SOUR closes with “hope ur okay”, a soft guitar ballad where Rodrigo reflects and mourns for childhood friends she knew led traumatic lives but lost contact with over the years. For me, it was the best kind of misdirect, because upon seeing the tracklist a few weeks ago, I originally thought it was going to be a song of well-wishes to her ex so she could bring the album to a satisfying conclusion or full-circle moment. 


Instead, she brings to life the memories of past friendships with all the detail-specific storytelling grace of Swift’s “no body, no crime” (2020) or Conan Gray’s “The Story” (2020). She touches upon abuse (“His parents cared more about the Bible / Than being good to their own child”), sexuality (“Her parents hated who shе loved…Does she know how proud I am she was created?”), and identity (“She was tired, ’cause she was brought into a world / Where family was merely blood”), all with incredible maturity, almost motherly tone. 


Again, the bridge, with all its vocal stacking to make Rodrigo sound like a dozen-membered church chorus, never feels quite long enough. It crescendos with my favorite line “Address my letters / to the holes in my butterfly wings”, then falls back into the touching close to an album that has thus far been occupied with hearts being broken in other ways, flipping the story she originally set out to write for herself. 
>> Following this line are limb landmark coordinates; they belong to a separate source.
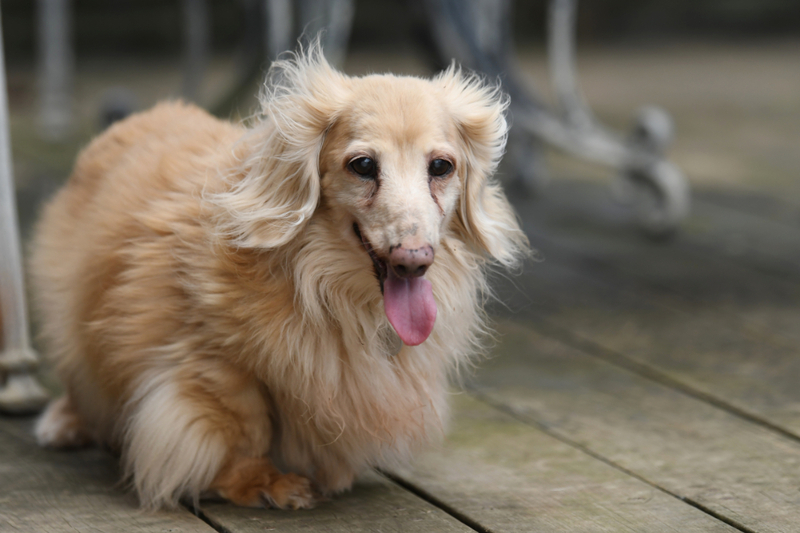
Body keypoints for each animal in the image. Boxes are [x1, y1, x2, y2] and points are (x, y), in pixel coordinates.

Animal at [30, 45, 528, 510]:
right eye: (363, 165)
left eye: (441, 166)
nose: (414, 259)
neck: (332, 293)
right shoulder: (216, 363)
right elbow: (244, 423)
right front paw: (262, 482)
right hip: (70, 318)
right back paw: (64, 422)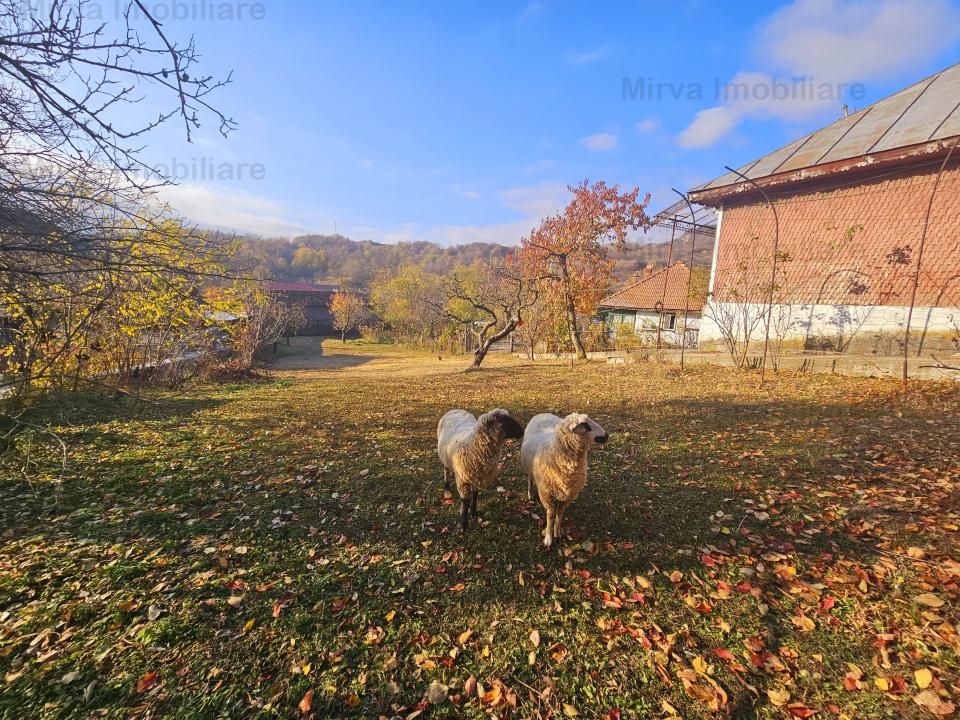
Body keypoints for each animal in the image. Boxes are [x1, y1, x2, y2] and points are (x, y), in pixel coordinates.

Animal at [520, 414, 612, 548]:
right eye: (585, 425)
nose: (606, 435)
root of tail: (543, 414)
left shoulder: (568, 496)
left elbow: (559, 514)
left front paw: (557, 533)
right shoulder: (546, 493)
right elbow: (551, 515)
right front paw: (548, 538)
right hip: (529, 468)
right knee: (530, 479)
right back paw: (530, 494)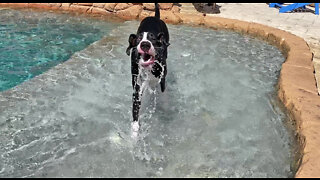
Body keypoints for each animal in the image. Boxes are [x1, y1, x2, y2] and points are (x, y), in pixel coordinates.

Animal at [126, 2, 170, 135]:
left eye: (152, 38)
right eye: (138, 39)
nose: (145, 44)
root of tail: (154, 17)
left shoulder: (162, 78)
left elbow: (163, 93)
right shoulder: (137, 85)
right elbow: (136, 107)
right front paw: (135, 129)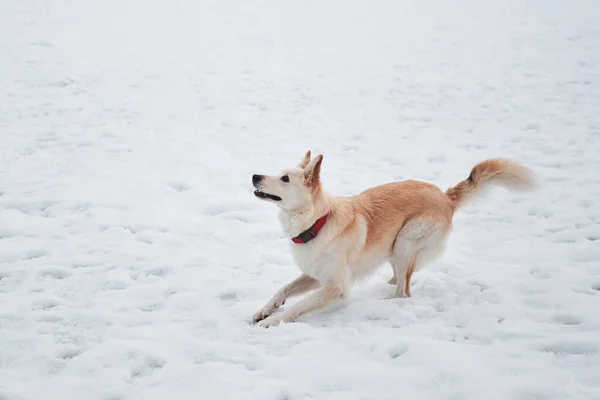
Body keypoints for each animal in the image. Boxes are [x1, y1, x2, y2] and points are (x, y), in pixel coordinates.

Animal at [251, 152, 536, 326]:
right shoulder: (315, 274)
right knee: (400, 278)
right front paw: (265, 310)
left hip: (404, 242)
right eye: (279, 173)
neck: (318, 222)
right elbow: (284, 288)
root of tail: (446, 197)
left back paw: (385, 301)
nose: (255, 175)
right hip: (394, 248)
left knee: (404, 292)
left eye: (284, 179)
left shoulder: (336, 286)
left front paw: (273, 321)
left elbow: (297, 306)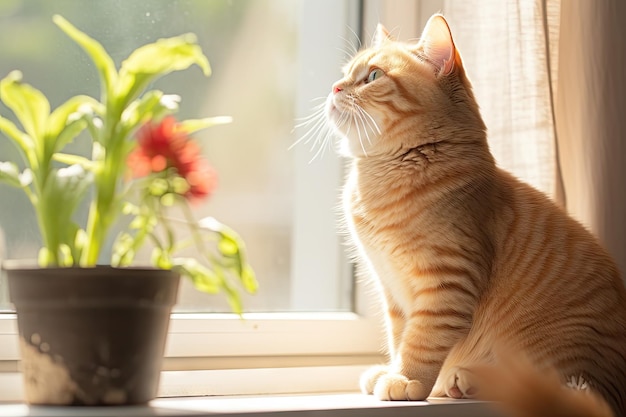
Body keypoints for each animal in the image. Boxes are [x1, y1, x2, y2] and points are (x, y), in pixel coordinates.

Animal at [308, 13, 624, 416]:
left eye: (374, 76)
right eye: (346, 74)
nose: (334, 88)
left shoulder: (447, 280)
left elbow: (422, 340)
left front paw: (405, 380)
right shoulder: (392, 291)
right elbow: (399, 337)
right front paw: (392, 369)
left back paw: (464, 379)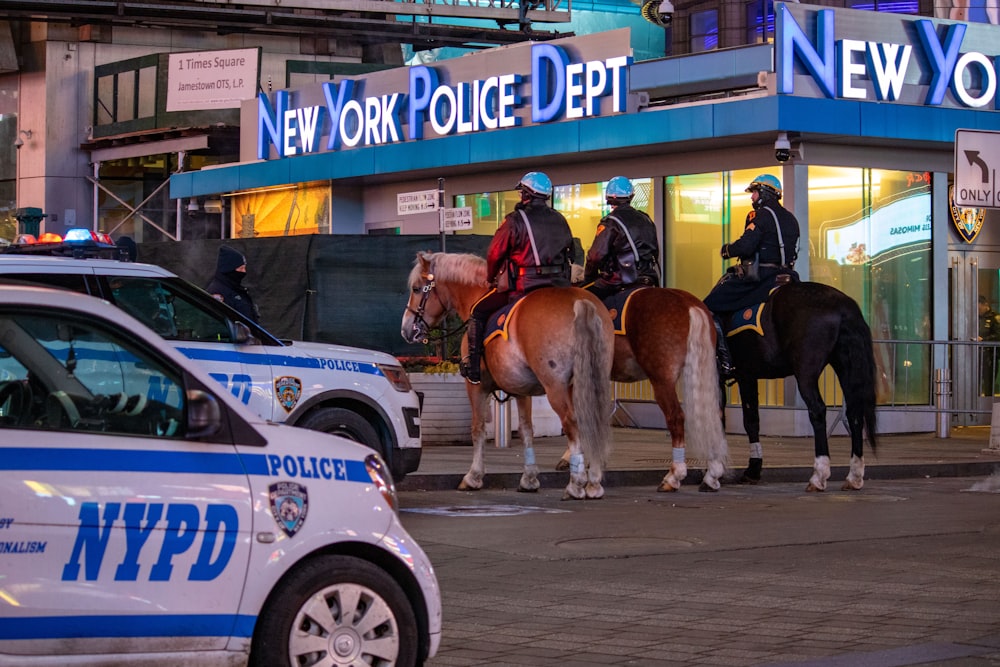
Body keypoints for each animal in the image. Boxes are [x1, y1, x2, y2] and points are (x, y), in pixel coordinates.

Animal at [400, 252, 616, 500]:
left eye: (416, 289)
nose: (406, 329)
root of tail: (580, 302)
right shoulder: (522, 389)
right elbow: (526, 429)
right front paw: (529, 478)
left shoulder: (475, 386)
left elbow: (478, 428)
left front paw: (473, 476)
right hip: (589, 381)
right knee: (594, 420)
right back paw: (594, 483)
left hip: (556, 386)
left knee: (573, 423)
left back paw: (576, 484)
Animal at [556, 286, 728, 490]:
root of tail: (688, 303)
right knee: (713, 417)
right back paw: (712, 475)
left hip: (662, 380)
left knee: (676, 417)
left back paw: (673, 477)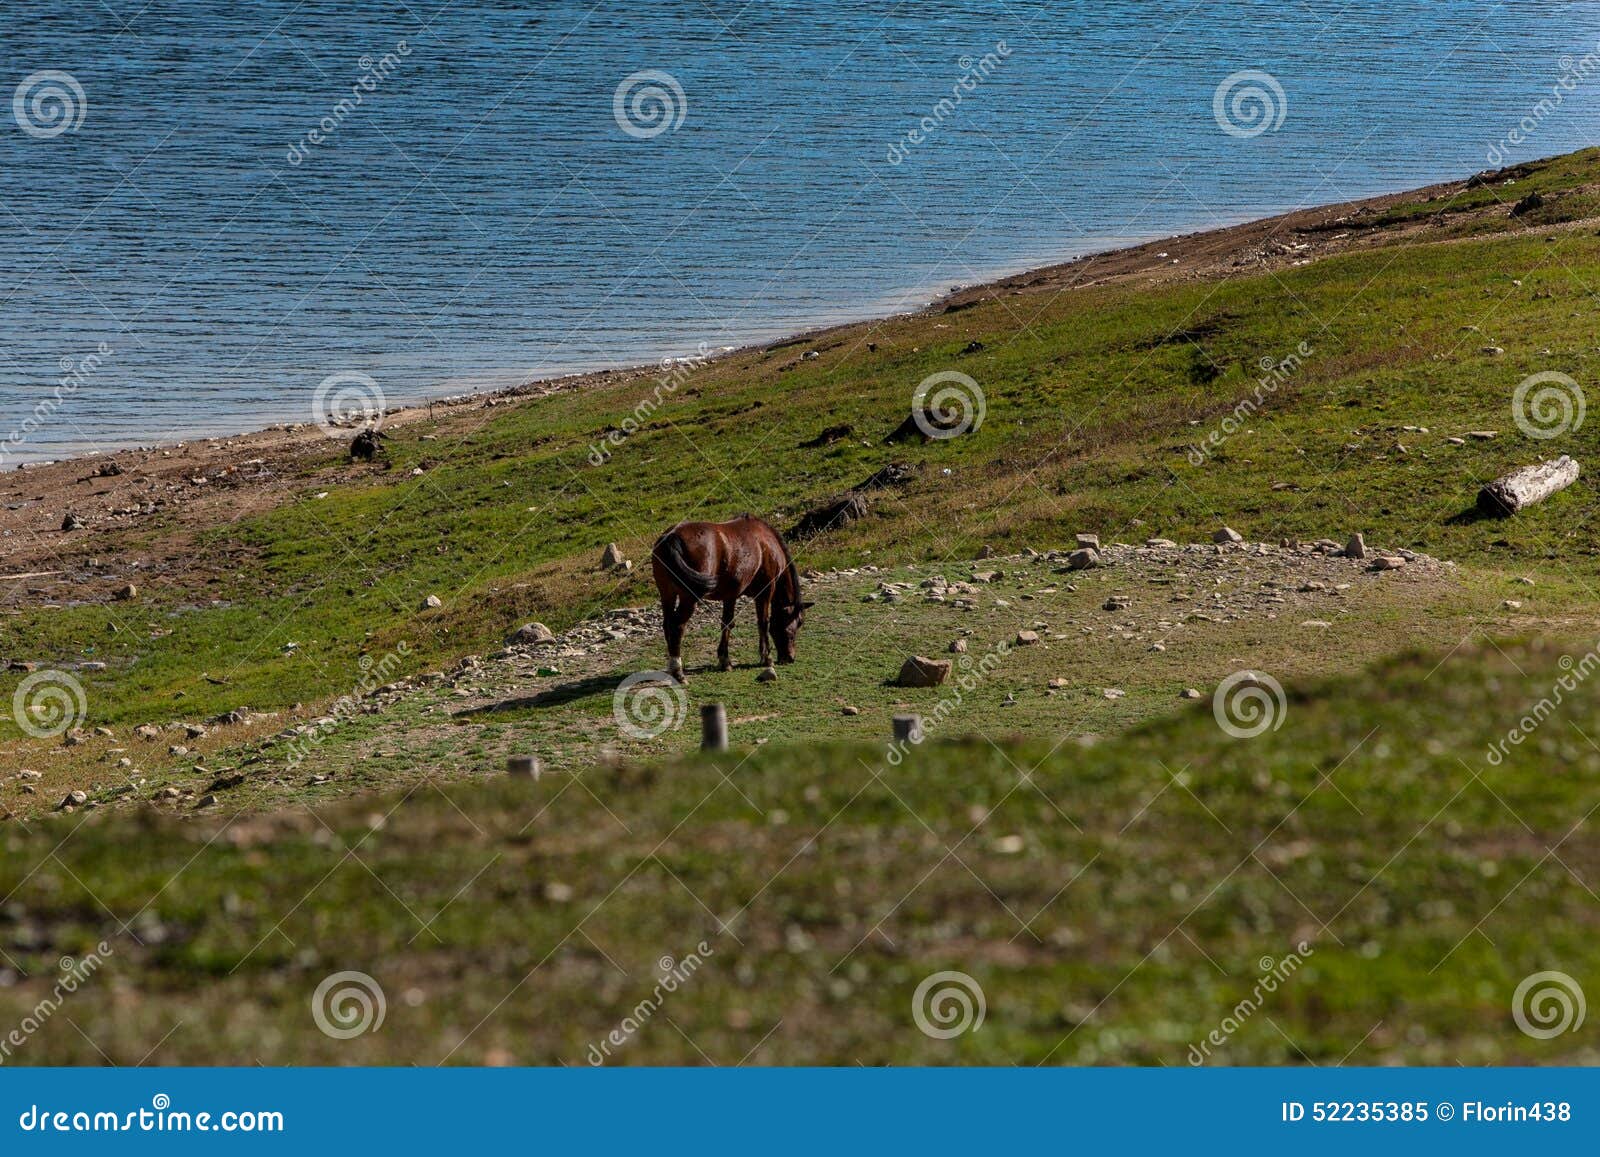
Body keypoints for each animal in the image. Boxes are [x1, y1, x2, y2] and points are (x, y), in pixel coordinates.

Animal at [649, 512, 812, 684]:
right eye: (798, 623)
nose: (790, 658)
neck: (766, 543)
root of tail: (672, 536)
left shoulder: (730, 595)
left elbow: (727, 623)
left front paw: (725, 660)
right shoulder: (765, 591)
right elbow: (763, 622)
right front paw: (766, 657)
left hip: (667, 594)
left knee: (667, 625)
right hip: (688, 598)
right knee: (677, 626)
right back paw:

These are the stand-outs for me but Rodrigo has made it impossible to skip anything on the tracklist just shy of eleven songs. “traitor” poignantly captures feeling betrayed by a lover, “1 step forward, 3 steps back” is the perfect love letter to Swift in its interpolation of “New Year’s Day” (2010) and reference to her lucky number 13, and “enough for you” aptly captures all the insecurities I’ve felt while in the romantic realm — all with quiet but honest urgency and surprising maturity. Every song is gorgeous and offers something new. 


Secretly, I’m jealous of the Gen Z teens who get to rock to this in their bedroom or listen to it during class. But the brilliant thing about SOUR, from its lyrics to its aesthetics to its production, is that it ends with both Rodrigo and the listener, no matter how old, on the cusp of adolescence, wary but ready to jump into adulthood.